▶ _Source passage_:
The Nasca Lines and around

One of the great mysteries of South America, the NASCA LINES are a series of animal figures and geometric shapes, some up to 200m in length, drawn across some five hundred square kilometres of the bleak, stony Pampa de San José or, as more simply referred to, the Nasca Plain. If you plan to visit the lines by air or on foot, you’ll have to spend at least one night in Nasca, more to do it justice. If you’re staying over, base yourself in either the small town of Palpa or larger Nasca Town. When it comes to visiting the Lines, by far the best way is by air (see Flying over the Nasca Lines). If you’re keen to keep your feet on the ground, though, make for the mirador (viewpoint), 2km north of Palpa.

The Lines are a combination of straight lines continuing for many kilometres in some cases across the sandy, stone-strewn plateau; others look like trapezoidal plazas, perfectly created by clearing the stones from the surface for the required pattern. Around seventy other “lines” are actually stylized line drawings of birds and animals (some over fifty metres wide), believed to symbolize both astrological phases and possible ancient Nasca clan divisions, with each figure representing, perhaps, the totem of a particular sub group of this pre-Inca society and that clan’s animal ally in the spirit world. Theories discussing their purpose and origin are as varied as the patterns themselves.

▶ _Provided information_:

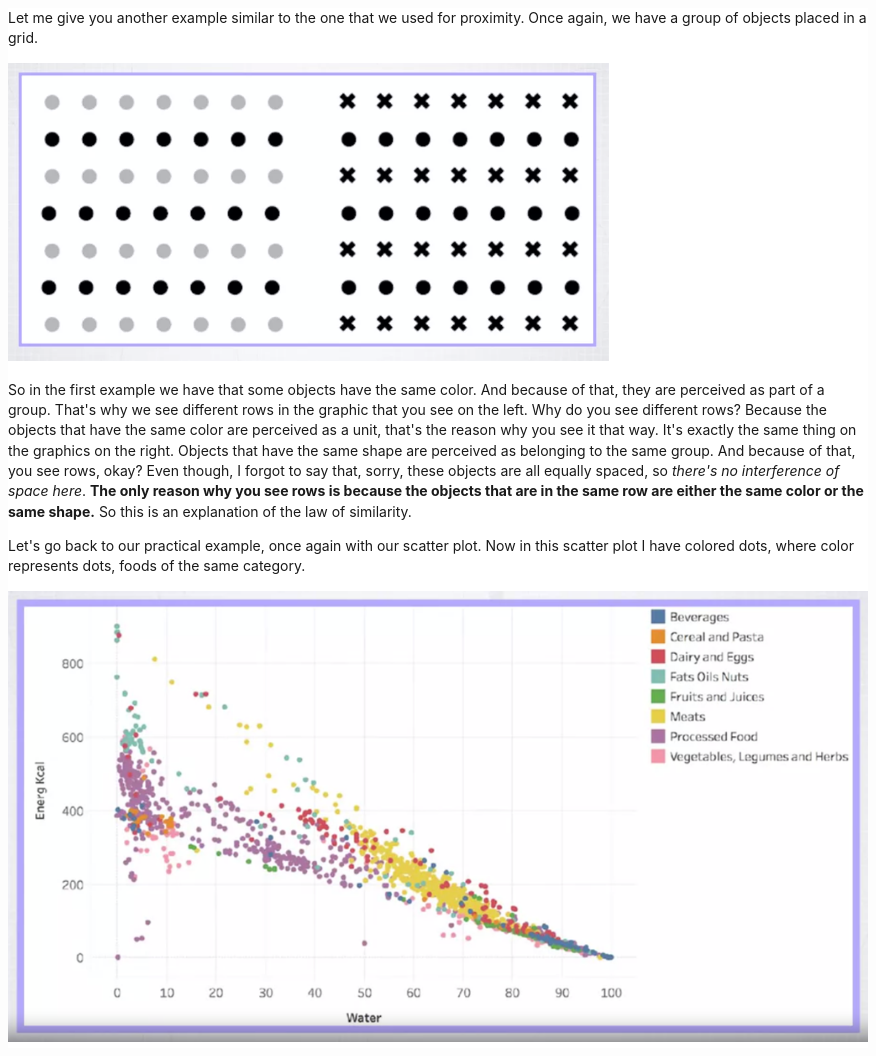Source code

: Let me give you another example similar to the one that we used for proximity. Once again, we have a group of objects placed in a grid.

![](week2_88.PNG)

So in the first example we have that some objects have the same color. And because of that, they are perceived as part of a group. That's why we see different rows in the graphic that you see on the left. Why do you see different rows? Because the objects that have the same color are perceived as a unit, that's the reason why you see it that way. It's exactly the same thing on the graphics on the right. Objects that have the same shape are perceived as belonging to the same group. And because of that, you see rows, okay? Even though, I forgot to say that, sorry, these objects are all equally spaced, so _there's no interference of space here_. **The only reason why you see rows is because the objects that are in the same row are either the same color or the same shape.** So this is an explanation of the law of similarity.

Let's go back to our practical example, once again with our scatter plot. Now in this scatter plot I have colored dots, where color represents dots, foods of the same category. 

![](week2_89.PNG)
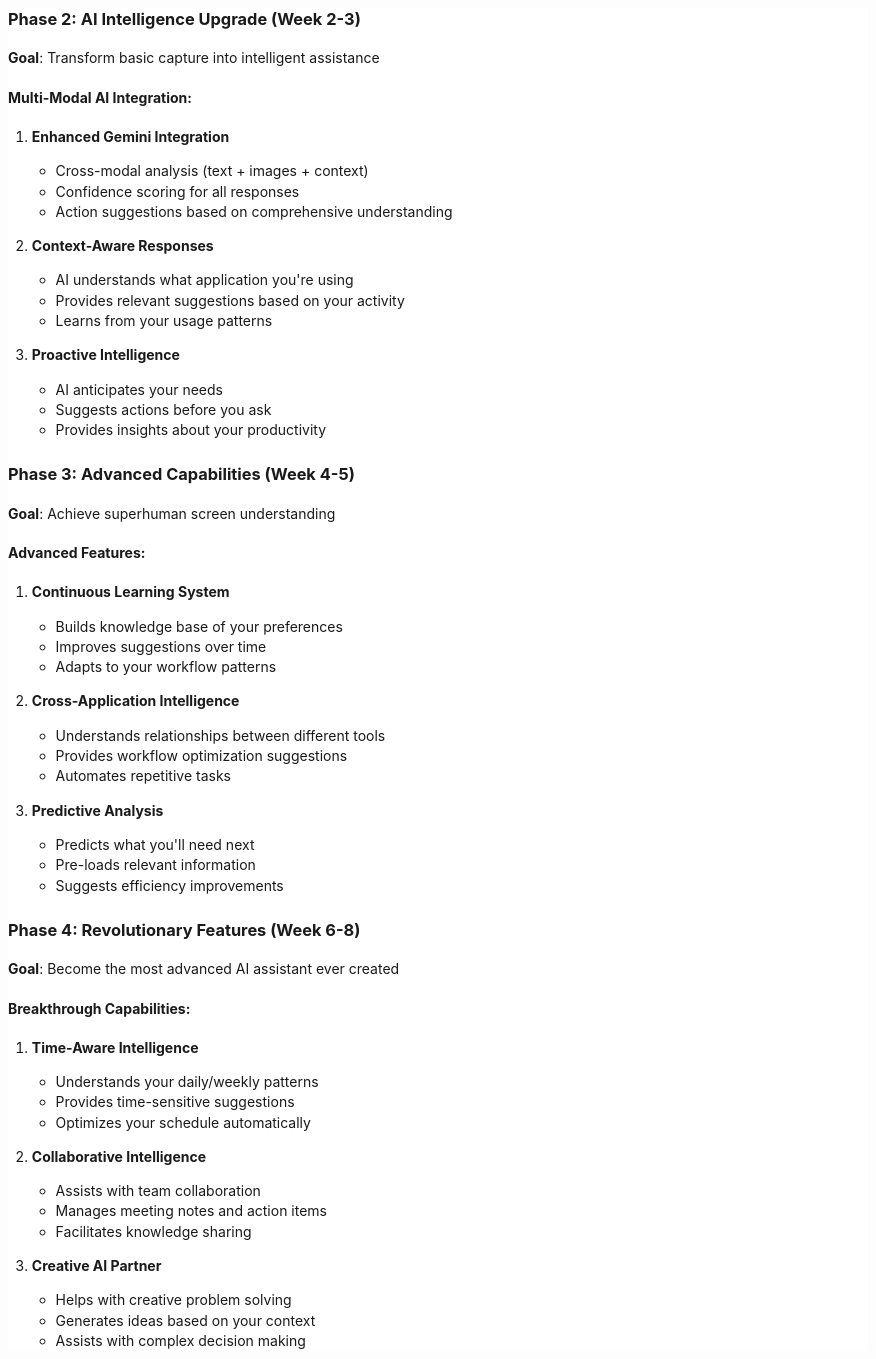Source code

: ### **Phase 2: AI Intelligence Upgrade (Week 2-3)**
**Goal**: Transform basic capture into intelligent assistance

#### **Multi-Modal AI Integration**:
1. **Enhanced Gemini Integration**
   - Cross-modal analysis (text + images + context)
   - Confidence scoring for all responses
   - Action suggestions based on comprehensive understanding

2. **Context-Aware Responses**
   - AI understands what application you're using
   - Provides relevant suggestions based on your activity
   - Learns from your usage patterns

3. **Proactive Intelligence**
   - AI anticipates your needs
   - Suggests actions before you ask
   - Provides insights about your productivity

### **Phase 3: Advanced Capabilities (Week 4-5)**
**Goal**: Achieve superhuman screen understanding

#### **Advanced Features**:
1. **Continuous Learning System**
   - Builds knowledge base of your preferences
   - Improves suggestions over time
   - Adapts to your workflow patterns

2. **Cross-Application Intelligence**
   - Understands relationships between different tools
   - Provides workflow optimization suggestions
   - Automates repetitive tasks

3. **Predictive Analysis**
   - Predicts what you'll need next
   - Pre-loads relevant information
   - Suggests efficiency improvements

### **Phase 4: Revolutionary Features (Week 6-8)**
**Goal**: Become the most advanced AI assistant ever created

#### **Breakthrough Capabilities**:
1. **Time-Aware Intelligence**
   - Understands your daily/weekly patterns
   - Provides time-sensitive suggestions
   - Optimizes your schedule automatically

2. **Collaborative Intelligence**
   - Assists with team collaboration
   - Manages meeting notes and action items
   - Facilitates knowledge sharing

3. **Creative AI Partner**
   - Helps with creative problem solving
   - Generates ideas based on your context
   - Assists with complex decision making
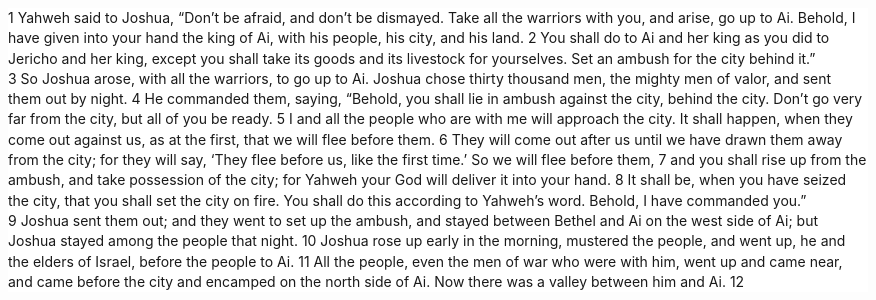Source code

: <div class="p">
  <span class="verse" id="JOS8V1">
    1
  </span>
  Yahweh said to Joshua, “Don’t be afraid, and don’t be dismayed. Take all the warriors with you, and arise, go up to Ai. Behold, I have given into your hand the king of Ai, with his people, his city, and his land.
  <span class="verse" id="JOS8V2">
    2
  </span>
  You shall do to Ai and her king as you did to Jericho and her king, except you shall take its goods and its livestock for yourselves. Set an ambush for the city behind it.”
</div>
<div class="p">
  <span class="verse" id="JOS8V3">
    3
  </span>
  So Joshua arose, with all the warriors, to go up to Ai. Joshua chose thirty thousand men, the mighty men of valor, and sent them out by night.
  <span class="verse" id="JOS8V4">
    4
  </span>
  He commanded them, saying, “Behold, you shall lie in ambush against the city, behind the city. Don’t go very far from the city, but all of you be ready.
  <span class="verse" id="JOS8V5">
    5
  </span>
  I and all the people who are with me will approach the city. It shall happen, when they come out against us, as at the first, that we will flee before them.
  <span class="verse" id="JOS8V6">
    6
  </span>
  They will come out after us until we have drawn them away from the city; for they will say, ‘They flee before us, like the first time.’ So we will flee before them,
  <span class="verse" id="JOS8V7">
    7
  </span>
  and you shall rise up from the ambush, and take possession of the city; for Yahweh your God will deliver it into your hand.
  <span class="verse" id="JOS8V8">
    8
  </span>
  It shall be, when you have seized the city, that you shall set the city on fire. You shall do this according to Yahweh’s word. Behold, I have commanded you.”
</div>
<div class="p">
  <span class="verse" id="JOS8V9">
    9
  </span>
  Joshua sent them out; and they went to set up the ambush, and stayed between Bethel and Ai on the west side of Ai; but Joshua stayed among the people that night.
  <span class="verse" id="JOS8V10">
    10
  </span>
  Joshua rose up early in the morning, mustered the people, and went up, he and the elders of Israel, before the people to Ai.
  <span class="verse" id="JOS8V11">
    11
  </span>
  All the people, even the men of war who were with him, went up and came near, and came before the city and encamped on the north side of Ai. Now there was a valley between him and Ai.
  <span class="verse" id="JOS8V12">
    12
  </span>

▶ _Tasks and exercises_:
[A] Please echo the passage on the Nasca Lines word for word, starting with "One of the great" and going on through "north of Palpa.".
[B] Answer these questions from the Nasca Lines passage:
(i) How far north of Palpa is the mirador?
(ii) About how many of the "lines" are stylized drawings of birds and animals?
(iii) Roughly how large an area do the figures and shapes cover?

▶ _Answers to the exercises_:
[A]
One of the great mysteries of South America, the NASCA LINES are a series of animal figures and geometric shapes, some up to 200m in length, drawn across some five hundred square kilometres of the bleak, stony Pampa de San José or, as more simply referred to, the Nasca Plain. If you plan to visit the lines by air or on foot, you’ll have to spend at least one night in Nasca, more to do it justice. If you’re staying over, base yourself in either the small town of Palpa or larger Nasca Town. When it comes to visiting the Lines, by far the best way is by air (see Flying over the Nasca Lines). If you’re keen to keep your feet on the ground, though, make for the mirador (viewpoint), 2km north of Palpa.

[B]
(i) 2 km
(ii) Around seventy
(iii) Some five hundred square kilometers